Figure 7 updated — Figure 7. An exaggerated illustration of the oscillation of a wheelset in tangent track caused by the rolling radius difference.

Consider a vehicle running through a tangent section of track. Counterintuitively, it does not move in a straight line down the track. Nor should it. To do so would be undesirable, leading to hollow worn wheels, conformal contact, and flattened rail profiles, Skoblenick said. Instead, the rolling radius difference (ΔR) of each wheelset induces a horizontal oscillating motion (see Figure 7) as one wheel’s radius increases and the other’s decreases until the difference is such that the wheelset is steered back the other direction. “Ideally, the oscillation cycle (i.e. the lateral offset) is in the ± 2 mm to 4 mm range. The wavelength [of the oscillation] is dependent on the effective conicity of the wheelset, wheel radius, track gage, and speed—at 30 kph, for example, a 10-meter wave is typical,” he said.

Figure 8. A graph showing an ideal smoothly increasing rolling radius difference as the wheelset shifts laterally (red line) versus the less even/more abrupt shifts in the ΔR of the APTA 340 wheel (purple line).

However, the wheelset kinematic motion must be carefully balanced. If the rolling radius difference and steering force is too high or too low, the wheelset will overshoot the ideal oscillation cycle and shift too far laterally. This causes an over-correction in the opposite direction, and so on, cyclically. This behavior—hunting—causes sinusoidal rail wear and typically leads to the development of rail corrugation, Skoblenick said.

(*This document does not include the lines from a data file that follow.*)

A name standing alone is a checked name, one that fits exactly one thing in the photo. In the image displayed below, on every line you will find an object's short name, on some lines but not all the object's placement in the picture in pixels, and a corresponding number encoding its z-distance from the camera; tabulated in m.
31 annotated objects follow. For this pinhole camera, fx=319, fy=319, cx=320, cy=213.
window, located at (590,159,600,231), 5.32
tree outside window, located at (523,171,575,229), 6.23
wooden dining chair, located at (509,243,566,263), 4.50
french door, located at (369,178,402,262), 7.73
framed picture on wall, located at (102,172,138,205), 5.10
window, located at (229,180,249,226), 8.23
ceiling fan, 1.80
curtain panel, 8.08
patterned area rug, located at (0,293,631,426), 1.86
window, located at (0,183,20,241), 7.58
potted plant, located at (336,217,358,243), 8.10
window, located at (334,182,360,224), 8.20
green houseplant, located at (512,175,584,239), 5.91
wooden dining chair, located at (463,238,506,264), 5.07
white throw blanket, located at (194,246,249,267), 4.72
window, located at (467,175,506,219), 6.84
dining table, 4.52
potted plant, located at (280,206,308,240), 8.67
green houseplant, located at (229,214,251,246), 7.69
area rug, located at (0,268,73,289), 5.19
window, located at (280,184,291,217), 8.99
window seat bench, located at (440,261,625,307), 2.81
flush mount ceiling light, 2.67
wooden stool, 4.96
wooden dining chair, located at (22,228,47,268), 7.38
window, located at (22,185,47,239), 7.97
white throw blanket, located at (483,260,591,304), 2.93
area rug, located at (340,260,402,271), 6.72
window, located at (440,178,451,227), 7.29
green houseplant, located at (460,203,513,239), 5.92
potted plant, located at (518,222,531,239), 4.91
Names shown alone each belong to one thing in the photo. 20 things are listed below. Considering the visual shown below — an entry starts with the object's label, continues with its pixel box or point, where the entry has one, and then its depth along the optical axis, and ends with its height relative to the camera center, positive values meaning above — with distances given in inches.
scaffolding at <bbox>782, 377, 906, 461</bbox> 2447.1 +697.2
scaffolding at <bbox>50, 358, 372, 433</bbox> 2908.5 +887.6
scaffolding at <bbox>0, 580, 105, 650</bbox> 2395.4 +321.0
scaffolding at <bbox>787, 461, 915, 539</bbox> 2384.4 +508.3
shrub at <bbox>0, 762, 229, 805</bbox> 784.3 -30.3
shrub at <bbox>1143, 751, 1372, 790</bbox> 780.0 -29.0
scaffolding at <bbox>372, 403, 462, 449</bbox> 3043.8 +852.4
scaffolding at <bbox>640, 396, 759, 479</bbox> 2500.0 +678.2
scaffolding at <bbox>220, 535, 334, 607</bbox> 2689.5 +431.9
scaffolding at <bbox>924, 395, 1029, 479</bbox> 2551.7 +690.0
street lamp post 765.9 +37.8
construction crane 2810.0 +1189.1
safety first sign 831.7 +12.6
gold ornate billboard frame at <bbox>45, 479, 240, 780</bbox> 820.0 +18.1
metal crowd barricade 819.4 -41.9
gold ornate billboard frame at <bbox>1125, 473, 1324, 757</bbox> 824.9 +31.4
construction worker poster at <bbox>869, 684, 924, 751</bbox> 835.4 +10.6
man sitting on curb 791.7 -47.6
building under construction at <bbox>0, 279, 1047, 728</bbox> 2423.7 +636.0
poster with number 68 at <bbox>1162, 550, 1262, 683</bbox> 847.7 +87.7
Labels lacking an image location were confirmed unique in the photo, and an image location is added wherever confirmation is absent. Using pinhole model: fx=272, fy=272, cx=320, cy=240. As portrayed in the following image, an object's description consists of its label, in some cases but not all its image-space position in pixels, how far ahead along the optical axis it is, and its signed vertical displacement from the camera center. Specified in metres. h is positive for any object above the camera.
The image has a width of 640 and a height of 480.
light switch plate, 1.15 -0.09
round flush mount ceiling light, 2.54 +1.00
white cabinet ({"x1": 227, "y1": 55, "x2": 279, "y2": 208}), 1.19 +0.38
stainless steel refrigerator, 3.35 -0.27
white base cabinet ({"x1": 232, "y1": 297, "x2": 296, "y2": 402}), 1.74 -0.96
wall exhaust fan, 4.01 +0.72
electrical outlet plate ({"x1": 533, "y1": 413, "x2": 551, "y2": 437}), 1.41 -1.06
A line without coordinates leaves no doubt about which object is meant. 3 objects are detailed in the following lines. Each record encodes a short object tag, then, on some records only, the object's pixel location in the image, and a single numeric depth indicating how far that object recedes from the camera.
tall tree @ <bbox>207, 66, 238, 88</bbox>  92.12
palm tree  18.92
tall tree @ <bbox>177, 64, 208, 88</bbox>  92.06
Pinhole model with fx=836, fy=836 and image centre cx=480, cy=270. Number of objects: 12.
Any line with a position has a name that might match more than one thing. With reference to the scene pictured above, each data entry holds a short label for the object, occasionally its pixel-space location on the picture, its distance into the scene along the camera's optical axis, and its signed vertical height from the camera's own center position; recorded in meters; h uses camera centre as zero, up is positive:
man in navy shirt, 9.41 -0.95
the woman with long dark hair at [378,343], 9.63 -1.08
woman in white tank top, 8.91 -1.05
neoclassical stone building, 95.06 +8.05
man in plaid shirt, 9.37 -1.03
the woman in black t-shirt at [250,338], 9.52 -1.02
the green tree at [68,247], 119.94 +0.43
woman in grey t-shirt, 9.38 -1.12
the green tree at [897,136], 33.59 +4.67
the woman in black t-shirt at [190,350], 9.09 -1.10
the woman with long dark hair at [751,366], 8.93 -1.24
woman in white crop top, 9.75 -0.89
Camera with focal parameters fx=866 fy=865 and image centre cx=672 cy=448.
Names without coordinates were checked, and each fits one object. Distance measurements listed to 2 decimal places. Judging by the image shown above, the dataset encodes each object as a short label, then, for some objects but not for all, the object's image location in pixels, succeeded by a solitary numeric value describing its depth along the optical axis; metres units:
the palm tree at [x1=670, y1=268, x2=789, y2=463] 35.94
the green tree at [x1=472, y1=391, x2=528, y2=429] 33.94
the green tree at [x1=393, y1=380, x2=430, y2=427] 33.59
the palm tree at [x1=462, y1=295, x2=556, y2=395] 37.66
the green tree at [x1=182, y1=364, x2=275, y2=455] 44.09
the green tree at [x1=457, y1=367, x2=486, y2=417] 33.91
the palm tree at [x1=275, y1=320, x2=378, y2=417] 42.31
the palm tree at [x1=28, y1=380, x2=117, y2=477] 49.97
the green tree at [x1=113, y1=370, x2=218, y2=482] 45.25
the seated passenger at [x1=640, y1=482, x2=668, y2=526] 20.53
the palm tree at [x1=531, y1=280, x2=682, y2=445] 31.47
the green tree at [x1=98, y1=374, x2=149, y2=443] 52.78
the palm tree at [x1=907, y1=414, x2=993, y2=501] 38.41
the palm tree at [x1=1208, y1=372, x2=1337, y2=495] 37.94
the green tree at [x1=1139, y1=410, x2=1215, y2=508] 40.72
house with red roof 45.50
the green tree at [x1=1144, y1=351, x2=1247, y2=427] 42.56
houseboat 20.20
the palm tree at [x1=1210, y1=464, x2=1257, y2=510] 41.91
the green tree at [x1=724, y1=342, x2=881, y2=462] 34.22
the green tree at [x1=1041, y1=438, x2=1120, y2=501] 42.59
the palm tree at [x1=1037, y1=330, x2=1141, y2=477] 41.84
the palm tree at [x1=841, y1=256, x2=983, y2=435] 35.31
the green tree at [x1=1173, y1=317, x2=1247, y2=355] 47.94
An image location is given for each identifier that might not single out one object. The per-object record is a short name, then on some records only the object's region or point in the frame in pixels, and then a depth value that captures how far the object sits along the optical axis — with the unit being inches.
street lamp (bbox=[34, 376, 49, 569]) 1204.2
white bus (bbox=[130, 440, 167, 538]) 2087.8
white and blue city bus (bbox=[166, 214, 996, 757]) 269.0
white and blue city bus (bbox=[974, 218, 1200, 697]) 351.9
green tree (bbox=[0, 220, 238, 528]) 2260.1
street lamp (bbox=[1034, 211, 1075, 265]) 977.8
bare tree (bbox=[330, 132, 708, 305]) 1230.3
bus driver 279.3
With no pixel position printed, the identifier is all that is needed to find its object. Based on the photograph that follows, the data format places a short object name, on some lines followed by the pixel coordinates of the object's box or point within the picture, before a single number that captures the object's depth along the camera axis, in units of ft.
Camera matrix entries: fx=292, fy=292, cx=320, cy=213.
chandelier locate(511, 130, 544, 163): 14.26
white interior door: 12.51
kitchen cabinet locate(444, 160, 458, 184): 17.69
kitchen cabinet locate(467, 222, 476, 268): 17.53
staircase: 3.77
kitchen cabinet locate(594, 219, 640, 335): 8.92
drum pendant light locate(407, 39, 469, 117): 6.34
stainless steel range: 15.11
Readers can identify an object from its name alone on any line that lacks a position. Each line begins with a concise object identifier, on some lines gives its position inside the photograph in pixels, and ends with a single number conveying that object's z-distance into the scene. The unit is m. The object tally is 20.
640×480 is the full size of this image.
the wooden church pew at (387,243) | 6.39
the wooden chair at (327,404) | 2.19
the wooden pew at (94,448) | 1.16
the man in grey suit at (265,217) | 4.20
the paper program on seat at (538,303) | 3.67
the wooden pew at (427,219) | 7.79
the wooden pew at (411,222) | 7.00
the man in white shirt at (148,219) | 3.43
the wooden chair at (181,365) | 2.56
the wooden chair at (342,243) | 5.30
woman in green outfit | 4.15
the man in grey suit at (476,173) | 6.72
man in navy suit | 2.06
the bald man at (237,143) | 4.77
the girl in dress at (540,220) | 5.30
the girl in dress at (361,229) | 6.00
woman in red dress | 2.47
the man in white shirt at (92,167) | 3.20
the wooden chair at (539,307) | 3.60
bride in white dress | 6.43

Single-point wheel/rail contact with an effective conicity between 0.1 and 0.2 is ideal for stability in tangent track. This can also be expressed as a target ΔR between 0.75 mm – 1.00 mm when the wheelset is laterally offset by 3 mm – 4 mm (see Figure 8).

Figure 9. An analysis of a transit line indicating the optimal rolling radius difference (ΔR) necessary to curve without flanging.

When it comes to steering through curves, it’s possible to chart the optimal rolling radius difference (ΔR) necessary to navigate a given curve without flanging (see Figure 9 for an example). An analysis like this can help zero in on the optimal wheel/rail profiles for a given property. Whether a network is predominantly made up of mild curves, or predominantly sharp curves also determines the ideal flange radius, together with the effective conicity for the wheel profile. Higher conicity profiles perform well in sharp curves, for example, but are more prone to hunting in tangent track.

The geometry of wheel-flange/gage-face contact—the contact angle—is another critical parameter. This value is used to calculate wheel climb risk in relation to lateral and vertical forces at the contact patch as described by the Nadal formula. (See The How and Why of L/V-based Thresholds – Interface Journal for more information on wheel climb risk and the Nadal formula.)

The optimization of vehicle stability and ride quality occupies a complex intersection of parameters, variables, and disciplines. Vehicle stability is a goal in itself, and it’s an indicator of nominal systemic conditions. It is also an apt display of the practical application of wheel/rail interaction principles.